[Bounding boxes with keypoints]
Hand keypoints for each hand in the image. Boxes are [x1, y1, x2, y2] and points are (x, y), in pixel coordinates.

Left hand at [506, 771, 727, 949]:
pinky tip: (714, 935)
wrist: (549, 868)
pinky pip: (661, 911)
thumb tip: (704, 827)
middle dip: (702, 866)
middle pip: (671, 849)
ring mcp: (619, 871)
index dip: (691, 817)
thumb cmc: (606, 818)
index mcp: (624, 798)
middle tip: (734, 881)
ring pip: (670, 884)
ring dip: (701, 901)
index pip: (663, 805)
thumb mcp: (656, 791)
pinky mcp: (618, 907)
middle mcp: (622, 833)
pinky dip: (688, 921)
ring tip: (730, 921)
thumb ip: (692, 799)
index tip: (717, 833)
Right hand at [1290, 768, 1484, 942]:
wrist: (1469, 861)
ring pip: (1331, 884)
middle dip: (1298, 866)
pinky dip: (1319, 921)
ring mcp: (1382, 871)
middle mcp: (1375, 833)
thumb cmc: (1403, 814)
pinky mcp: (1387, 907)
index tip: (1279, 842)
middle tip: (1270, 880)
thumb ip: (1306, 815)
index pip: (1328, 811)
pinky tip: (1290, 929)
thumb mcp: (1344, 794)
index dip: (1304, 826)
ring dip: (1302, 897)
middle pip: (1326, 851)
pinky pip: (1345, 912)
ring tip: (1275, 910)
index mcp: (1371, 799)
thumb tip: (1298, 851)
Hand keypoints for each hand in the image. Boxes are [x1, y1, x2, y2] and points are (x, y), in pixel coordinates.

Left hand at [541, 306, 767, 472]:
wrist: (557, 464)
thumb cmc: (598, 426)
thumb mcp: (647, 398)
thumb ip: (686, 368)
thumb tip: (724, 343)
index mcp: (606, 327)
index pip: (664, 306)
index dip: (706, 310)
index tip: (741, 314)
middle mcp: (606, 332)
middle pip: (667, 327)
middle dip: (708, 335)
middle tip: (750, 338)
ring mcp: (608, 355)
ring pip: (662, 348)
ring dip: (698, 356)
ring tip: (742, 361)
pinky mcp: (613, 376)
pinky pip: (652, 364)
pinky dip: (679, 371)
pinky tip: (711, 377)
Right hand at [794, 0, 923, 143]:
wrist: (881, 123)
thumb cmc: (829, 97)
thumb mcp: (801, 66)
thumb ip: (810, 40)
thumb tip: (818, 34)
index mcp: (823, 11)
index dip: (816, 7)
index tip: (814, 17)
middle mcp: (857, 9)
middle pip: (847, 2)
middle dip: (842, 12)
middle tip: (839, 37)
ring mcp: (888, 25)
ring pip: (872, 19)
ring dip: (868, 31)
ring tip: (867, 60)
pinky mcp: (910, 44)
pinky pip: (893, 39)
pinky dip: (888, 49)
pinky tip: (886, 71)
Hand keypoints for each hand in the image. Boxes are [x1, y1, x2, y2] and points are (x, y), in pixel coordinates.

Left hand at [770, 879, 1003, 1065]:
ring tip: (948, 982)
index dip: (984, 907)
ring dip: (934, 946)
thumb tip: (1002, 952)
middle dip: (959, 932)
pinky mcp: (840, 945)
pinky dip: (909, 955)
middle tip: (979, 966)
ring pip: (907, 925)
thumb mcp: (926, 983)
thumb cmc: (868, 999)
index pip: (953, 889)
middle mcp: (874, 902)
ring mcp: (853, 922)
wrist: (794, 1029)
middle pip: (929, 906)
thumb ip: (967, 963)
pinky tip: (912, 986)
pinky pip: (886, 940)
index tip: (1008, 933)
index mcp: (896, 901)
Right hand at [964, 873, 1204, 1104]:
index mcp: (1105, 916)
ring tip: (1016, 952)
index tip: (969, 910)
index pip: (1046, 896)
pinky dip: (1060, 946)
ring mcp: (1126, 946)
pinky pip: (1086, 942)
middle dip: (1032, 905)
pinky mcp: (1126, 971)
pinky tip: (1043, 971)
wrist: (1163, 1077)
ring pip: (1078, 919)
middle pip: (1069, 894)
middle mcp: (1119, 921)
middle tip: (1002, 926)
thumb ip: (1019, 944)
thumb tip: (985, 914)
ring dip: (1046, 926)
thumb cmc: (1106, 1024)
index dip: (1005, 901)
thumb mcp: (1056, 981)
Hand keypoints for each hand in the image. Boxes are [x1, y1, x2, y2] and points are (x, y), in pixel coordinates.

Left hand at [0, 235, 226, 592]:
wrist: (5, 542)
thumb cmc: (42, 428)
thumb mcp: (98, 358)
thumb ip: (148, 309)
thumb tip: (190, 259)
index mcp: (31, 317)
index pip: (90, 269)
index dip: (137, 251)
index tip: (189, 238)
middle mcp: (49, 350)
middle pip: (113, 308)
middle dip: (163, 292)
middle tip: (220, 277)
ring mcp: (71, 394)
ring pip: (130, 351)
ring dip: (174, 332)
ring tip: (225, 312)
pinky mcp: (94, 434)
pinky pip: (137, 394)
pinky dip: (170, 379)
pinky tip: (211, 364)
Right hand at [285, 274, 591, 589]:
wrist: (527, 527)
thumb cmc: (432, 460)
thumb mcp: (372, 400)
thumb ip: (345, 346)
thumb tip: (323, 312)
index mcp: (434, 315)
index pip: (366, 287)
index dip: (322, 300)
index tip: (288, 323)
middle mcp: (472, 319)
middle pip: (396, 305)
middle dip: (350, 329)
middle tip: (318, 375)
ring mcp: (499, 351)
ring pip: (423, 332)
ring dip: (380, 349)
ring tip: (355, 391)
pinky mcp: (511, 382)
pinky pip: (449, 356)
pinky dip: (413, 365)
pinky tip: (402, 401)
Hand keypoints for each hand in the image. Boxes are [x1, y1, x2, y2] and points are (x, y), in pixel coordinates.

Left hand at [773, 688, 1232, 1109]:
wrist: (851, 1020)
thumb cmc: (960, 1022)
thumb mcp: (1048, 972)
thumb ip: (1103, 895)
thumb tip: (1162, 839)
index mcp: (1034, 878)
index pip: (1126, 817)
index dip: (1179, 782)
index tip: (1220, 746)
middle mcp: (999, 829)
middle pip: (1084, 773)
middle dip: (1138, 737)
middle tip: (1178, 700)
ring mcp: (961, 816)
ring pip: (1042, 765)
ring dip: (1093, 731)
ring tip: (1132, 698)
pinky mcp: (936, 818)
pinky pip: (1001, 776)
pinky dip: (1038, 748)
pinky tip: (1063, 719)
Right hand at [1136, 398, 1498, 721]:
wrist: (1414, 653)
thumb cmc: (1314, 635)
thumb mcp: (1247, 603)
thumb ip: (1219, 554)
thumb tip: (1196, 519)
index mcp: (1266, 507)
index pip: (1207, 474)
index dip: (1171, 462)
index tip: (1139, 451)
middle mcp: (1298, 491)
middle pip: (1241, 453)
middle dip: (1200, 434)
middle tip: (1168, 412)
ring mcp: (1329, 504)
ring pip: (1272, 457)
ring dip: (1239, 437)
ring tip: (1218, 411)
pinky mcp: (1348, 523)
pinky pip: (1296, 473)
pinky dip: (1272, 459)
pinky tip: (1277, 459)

## What to work on
Set down exactly the lines of the data above, beginning with the line that has "pinky pip: (886, 940)" and ending with the line that has "ring pip: (1078, 919)", and no others.

## Task result
pinky pip: (886, 940)
index tip: (1008, 933)
index mcp: (896, 901)
Right hand at [964, 873, 1204, 1104]:
index mcp: (1105, 916)
ring tip: (1016, 952)
index tip: (969, 910)
index pip: (1046, 896)
pinky dip: (1060, 946)
ring mcp: (1126, 946)
pinky pip: (1086, 942)
middle dip: (1032, 905)
pinky mcp: (1126, 971)
pinky tip: (1043, 971)
wrist: (1163, 1077)
ring pip: (1078, 919)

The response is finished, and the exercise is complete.